[[ Passage for review, beginning ]]
Figure 23. Head photo code

Head photo

Figure 24. Head photo

CC
CC

Hey, good job!

Renata
Renata

Yes, but I want to move the image to the left a little.

How to do that? Hmmm.

Maybe I should put a margin on the right:

#prof-head { 
  float:right;
  margin-right:40px;
}

Figure 25. Head photo code, fixed

Head photo, fixed

Figure 26. Head photo, fixed

CC
CC

Great!

Let me fix some other stuff. Put in the site name… Delete some filler text… There!

Renata
Renata

Looking good! That’s the final template!

You can see how the final template looks so far.

Building out the site

CC
CC

It’s up to me, now. I’ll copy the template a bunch of times, to make the final site… Add in the interview transcripts…

Time passes

Time passes

CC
CC

There! All done. Check it out!

Renata
Renata

W00f! It’s great!

How did you do the hanging indents?

Hanging indent

Figure 27. Hanging indent

I don’t remember seeing that in CoreDogs.
[[ Passage for review, end ]]
[[ Record excerpts, beginning ]]
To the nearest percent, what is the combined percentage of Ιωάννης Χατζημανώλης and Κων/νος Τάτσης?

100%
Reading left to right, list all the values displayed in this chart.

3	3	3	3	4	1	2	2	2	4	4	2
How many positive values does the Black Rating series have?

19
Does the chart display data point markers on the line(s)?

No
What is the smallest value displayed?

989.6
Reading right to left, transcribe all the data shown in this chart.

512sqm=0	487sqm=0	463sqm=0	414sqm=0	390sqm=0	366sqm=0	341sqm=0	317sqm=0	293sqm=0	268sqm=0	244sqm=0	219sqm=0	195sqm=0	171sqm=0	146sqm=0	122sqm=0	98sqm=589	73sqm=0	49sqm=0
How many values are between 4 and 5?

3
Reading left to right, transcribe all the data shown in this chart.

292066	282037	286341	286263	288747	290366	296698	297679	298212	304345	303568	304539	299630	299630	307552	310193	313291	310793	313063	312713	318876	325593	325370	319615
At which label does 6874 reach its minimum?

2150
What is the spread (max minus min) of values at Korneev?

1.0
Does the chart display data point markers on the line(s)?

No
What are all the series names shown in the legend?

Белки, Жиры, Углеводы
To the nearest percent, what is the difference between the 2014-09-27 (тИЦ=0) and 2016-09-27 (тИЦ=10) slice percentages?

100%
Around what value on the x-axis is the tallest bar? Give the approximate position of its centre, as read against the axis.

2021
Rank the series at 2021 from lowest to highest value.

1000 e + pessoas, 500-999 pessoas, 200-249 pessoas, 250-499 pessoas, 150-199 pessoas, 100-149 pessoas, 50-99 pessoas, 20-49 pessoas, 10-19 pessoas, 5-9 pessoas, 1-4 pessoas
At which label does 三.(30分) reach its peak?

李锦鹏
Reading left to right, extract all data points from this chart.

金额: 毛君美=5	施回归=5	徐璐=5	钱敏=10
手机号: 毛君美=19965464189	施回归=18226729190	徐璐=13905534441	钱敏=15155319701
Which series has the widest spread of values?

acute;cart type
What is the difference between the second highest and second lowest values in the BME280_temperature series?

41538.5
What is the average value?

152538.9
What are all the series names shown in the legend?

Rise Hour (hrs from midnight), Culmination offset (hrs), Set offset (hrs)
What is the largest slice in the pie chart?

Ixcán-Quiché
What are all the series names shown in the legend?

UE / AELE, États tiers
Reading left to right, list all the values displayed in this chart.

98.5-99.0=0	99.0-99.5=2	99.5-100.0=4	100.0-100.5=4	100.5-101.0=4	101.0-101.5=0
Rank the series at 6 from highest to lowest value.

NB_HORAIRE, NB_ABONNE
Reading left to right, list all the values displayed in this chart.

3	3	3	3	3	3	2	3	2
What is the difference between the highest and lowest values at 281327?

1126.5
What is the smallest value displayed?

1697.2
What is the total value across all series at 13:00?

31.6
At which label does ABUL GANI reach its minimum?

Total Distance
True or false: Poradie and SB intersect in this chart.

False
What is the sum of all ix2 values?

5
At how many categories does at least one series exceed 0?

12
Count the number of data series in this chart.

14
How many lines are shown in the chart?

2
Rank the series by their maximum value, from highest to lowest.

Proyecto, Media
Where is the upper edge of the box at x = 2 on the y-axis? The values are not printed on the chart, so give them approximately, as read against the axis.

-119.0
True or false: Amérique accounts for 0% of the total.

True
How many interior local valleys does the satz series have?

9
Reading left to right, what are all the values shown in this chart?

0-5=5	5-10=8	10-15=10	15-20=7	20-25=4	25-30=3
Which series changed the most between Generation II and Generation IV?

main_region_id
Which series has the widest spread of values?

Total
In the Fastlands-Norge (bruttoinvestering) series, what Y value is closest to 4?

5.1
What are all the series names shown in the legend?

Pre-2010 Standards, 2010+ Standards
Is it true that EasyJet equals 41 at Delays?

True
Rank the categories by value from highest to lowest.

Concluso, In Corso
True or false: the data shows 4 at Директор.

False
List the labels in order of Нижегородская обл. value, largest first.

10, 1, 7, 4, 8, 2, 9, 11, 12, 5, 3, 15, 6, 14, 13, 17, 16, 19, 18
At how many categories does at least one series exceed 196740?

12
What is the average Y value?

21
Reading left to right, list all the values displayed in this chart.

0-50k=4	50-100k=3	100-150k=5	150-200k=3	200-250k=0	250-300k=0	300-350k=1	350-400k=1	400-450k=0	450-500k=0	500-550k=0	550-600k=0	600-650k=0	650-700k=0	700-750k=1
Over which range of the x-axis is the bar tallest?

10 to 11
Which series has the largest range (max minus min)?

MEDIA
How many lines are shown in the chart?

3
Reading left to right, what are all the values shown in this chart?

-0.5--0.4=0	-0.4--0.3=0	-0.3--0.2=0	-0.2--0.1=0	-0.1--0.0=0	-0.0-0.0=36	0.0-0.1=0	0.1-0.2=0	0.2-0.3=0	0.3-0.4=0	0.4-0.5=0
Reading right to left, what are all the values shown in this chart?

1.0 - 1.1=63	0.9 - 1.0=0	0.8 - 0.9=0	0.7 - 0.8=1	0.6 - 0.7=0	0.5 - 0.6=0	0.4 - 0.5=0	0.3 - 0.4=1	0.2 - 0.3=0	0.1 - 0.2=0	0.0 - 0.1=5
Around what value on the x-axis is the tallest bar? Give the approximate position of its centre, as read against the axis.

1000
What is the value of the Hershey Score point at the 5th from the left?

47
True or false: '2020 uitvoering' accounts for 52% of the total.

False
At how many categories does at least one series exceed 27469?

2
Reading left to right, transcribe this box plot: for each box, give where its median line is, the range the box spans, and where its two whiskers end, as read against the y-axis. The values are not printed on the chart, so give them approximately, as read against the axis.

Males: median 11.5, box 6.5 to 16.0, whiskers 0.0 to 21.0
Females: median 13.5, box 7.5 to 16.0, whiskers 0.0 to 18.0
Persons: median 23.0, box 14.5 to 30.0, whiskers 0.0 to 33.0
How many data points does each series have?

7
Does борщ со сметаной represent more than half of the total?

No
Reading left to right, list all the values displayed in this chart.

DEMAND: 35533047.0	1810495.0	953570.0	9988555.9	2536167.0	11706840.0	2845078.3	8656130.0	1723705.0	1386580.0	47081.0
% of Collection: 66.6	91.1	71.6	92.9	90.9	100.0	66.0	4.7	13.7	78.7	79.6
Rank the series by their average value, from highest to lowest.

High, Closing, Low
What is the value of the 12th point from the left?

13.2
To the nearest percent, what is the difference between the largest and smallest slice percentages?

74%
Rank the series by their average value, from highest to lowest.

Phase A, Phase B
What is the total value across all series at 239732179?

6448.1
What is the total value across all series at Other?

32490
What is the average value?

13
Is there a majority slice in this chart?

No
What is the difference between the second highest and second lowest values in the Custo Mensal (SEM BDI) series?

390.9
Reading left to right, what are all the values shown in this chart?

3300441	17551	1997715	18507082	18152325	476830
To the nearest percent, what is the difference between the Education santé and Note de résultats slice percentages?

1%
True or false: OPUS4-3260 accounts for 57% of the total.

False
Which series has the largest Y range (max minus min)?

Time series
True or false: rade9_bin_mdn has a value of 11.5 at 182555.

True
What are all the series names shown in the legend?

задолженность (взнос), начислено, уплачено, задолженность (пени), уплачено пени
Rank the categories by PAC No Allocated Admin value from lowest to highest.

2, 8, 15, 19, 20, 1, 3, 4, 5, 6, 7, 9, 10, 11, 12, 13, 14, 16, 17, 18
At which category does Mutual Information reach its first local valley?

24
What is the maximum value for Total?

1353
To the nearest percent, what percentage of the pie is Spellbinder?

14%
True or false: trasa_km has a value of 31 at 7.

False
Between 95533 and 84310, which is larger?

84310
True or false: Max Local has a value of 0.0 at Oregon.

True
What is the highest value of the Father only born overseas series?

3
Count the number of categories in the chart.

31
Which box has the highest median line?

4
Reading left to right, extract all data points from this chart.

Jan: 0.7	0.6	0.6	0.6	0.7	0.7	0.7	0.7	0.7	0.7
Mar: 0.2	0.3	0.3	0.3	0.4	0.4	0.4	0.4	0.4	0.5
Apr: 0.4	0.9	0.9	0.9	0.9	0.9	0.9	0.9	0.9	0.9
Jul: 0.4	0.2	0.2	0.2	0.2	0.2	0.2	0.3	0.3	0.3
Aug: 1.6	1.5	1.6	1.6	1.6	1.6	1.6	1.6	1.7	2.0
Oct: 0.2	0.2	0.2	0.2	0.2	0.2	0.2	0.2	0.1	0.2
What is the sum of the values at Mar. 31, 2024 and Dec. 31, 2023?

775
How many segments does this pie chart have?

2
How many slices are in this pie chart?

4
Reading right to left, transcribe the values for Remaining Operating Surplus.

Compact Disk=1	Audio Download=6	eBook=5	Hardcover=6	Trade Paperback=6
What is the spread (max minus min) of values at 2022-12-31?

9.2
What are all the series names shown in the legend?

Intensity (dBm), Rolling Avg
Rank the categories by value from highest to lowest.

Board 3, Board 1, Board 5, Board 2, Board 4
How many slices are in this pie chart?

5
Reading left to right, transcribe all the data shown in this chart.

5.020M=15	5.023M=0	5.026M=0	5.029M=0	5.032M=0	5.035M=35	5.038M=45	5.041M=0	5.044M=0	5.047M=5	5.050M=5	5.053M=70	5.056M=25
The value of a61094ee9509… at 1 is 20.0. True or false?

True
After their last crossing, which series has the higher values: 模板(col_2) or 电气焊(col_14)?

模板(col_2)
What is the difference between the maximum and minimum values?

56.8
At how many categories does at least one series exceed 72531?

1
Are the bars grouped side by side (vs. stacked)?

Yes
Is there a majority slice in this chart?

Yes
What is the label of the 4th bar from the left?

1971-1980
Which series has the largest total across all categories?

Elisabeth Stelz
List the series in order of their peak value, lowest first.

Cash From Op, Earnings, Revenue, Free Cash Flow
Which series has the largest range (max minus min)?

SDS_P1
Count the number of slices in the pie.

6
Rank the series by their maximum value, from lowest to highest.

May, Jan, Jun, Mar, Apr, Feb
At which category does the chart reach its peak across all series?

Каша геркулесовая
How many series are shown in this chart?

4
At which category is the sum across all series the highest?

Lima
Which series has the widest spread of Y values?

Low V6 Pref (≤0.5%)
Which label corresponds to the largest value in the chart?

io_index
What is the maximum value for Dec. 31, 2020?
[[ Record excerpts, end ]]
> [Tasks to perform]:
a. Copy the site-building dialogue word for word, from "Figure 26. Head" up to and including "the final template!".
b. Pick up the site-building dialogue after its last line and keep it going.

> [Per-task outputs]:
a.
Figure 26. Head photo, fixed

CC
CC

Great!

Let me fix some other stuff. Put in the site name… Delete some filler text… There!

Renata
Renata

Looking good! That’s the final template!

b.
CC
CC

It isn’t there. I Googled “CSS hanging indent” and found this article that explained how to do it. I just copied the code from the article.

Summary

CC and Renata wanted to make a site. They:

  • Drew some wireframes to plan page layout.
  • Found a design.
  • Checked its license.
  • Set up some working directories.
  • Checked that they understood the design’s code.
  • Changed the layout.
  • Picked a color for the day boxes.
  • Added a photo of Professor Gufthausen to the template.
  • Built out the complete site from the template.

What now?

Exercises!


How to...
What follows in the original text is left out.